There was a reason Scott signed me up for this particular race. This was the Get Your Rear in Gear 5K colon cancer awareness race. And Scott’s college roommate, Chris, died of colon cancer a few years ago. So Scott assembled a team to run in Chris’ memory (my friend Chris and I even made a graphic for a T-shirt in his friend Chris’ honor). I got to meet Scott’s mom, a cancer survivor herself, and my only regret for that day is I didn’t get to spend more time talking to her. She was so amazing!
Talking aside, there was a race to be run. And I was determined to get a PR.
For those who don’t know, a PR is a personal record. And why would I be assuming I could set a PR while sick? Well, because my last 5K PR, 27:50, was set a year ago at a race in which I walked a lot. I was running 5K training runs easily in 25, 26 minutes these days, and I’d even pushed myself a couple of months ago to run 3 miles in 23 minutes on a treadmill. So beating my old record should be easy.
And for the first mile, it was. I ran it in 8:13. I wasn’t complaining about that! And I was feeling great.
But right after mile 1, there was a hill. In my marathon training days, I would have been a mild annoyance. But what it ended up being was a huge challenge. I wanted to walk. I didn’t. But I wanted to. And on top of that I was feeling this really odd feeling, as if I’d swallowed a bunch of water that then froze in my veins. It was cold outside, so I may have just been dethawing as my heart rate was climbing, but it felt weird, as if I was frozen on the inside. I wondered if the Dayquil was causing it.
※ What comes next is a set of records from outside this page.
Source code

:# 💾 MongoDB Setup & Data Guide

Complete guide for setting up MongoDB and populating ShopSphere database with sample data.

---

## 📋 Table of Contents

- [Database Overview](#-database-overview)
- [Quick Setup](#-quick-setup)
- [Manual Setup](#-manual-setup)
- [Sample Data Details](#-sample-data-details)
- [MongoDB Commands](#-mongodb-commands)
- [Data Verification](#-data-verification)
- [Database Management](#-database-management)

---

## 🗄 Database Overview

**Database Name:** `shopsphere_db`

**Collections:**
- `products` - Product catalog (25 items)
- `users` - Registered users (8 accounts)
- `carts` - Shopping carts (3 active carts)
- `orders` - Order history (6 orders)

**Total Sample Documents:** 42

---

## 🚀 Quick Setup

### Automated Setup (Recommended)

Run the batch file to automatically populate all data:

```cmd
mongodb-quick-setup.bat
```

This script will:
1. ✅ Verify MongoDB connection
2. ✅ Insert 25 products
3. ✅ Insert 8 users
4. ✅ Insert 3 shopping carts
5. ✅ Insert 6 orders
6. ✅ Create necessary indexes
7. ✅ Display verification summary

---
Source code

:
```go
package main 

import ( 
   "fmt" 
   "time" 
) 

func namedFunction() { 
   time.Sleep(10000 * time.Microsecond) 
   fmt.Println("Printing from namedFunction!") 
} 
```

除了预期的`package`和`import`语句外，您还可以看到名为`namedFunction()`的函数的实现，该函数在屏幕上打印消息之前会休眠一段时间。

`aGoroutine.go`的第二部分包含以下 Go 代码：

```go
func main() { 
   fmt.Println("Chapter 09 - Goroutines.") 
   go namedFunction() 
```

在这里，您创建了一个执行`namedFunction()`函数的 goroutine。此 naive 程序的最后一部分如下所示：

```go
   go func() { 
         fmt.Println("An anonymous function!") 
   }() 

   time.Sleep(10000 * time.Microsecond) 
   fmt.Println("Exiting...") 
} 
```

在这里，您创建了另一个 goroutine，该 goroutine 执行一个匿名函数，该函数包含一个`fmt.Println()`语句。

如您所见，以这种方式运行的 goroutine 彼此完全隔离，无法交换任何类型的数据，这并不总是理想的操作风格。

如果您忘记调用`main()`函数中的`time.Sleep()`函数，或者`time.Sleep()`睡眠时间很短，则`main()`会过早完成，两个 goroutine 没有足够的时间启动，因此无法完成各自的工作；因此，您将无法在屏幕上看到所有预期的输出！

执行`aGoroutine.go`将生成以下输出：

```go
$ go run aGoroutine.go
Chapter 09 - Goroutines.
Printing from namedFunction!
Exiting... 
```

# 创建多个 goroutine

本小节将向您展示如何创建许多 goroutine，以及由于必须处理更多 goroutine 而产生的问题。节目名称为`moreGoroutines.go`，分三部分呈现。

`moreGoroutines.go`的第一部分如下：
The first hill disappeared only to have another hill appear close to it. And then another. And another. And another. I ran the second mile in 9:38. I could still make it up. My stomach was hurting a little. All the reason to run faster, right?
The third mile took me 9:36. I was pretty disappointed. But I reminded myself that I was sick, and that it really wasn’t a bad time, it just wasn’t my greatest time.
I finished the race with my watch showing 5K in 28:10. I’m not sure what the official time will be; I didn’t cross the start line right away and I didn’t start my watch until I crossed the start line, thinking my watch would equal my chip time. But I found out after the race they were only recording the finishing chip time, not the start. So my official time is probably even slower. If you’re not a runner, ignore this paragraph. It probably sounds like jibberish.
After the race I checked my stats and I was shocked to see my average heart rate was 175. Yikes! It is never that high. No wonder I felt so weird. And then Jeff told me that Dayquil has a stimulant in it that might have caused my heart rate to elevate. Let’s just say I likely won’t be taking Dayquil before a race again. I found out later that day that I’d been doubling my doses, which I’m sure didn’t help.
But overall, it felt so good to be back out there. This was my first race since December, and I really want to do more. I can’t wait to get out there and run a 5K when I’m in good health and blow the socks off of my times. And I was proud to get out there and run in the memory of Scott’s friend. There wasn’t a huge crowd out cheering, but the ones that were cheering seemed to be there for a reason. I thanked one lady for cheering as I ran by, and she responded, “No. Thank you for running.” The way she said it made me feel like this cause might be pretty close to home for her.
For that reason, I’d run it all over again, sick or not.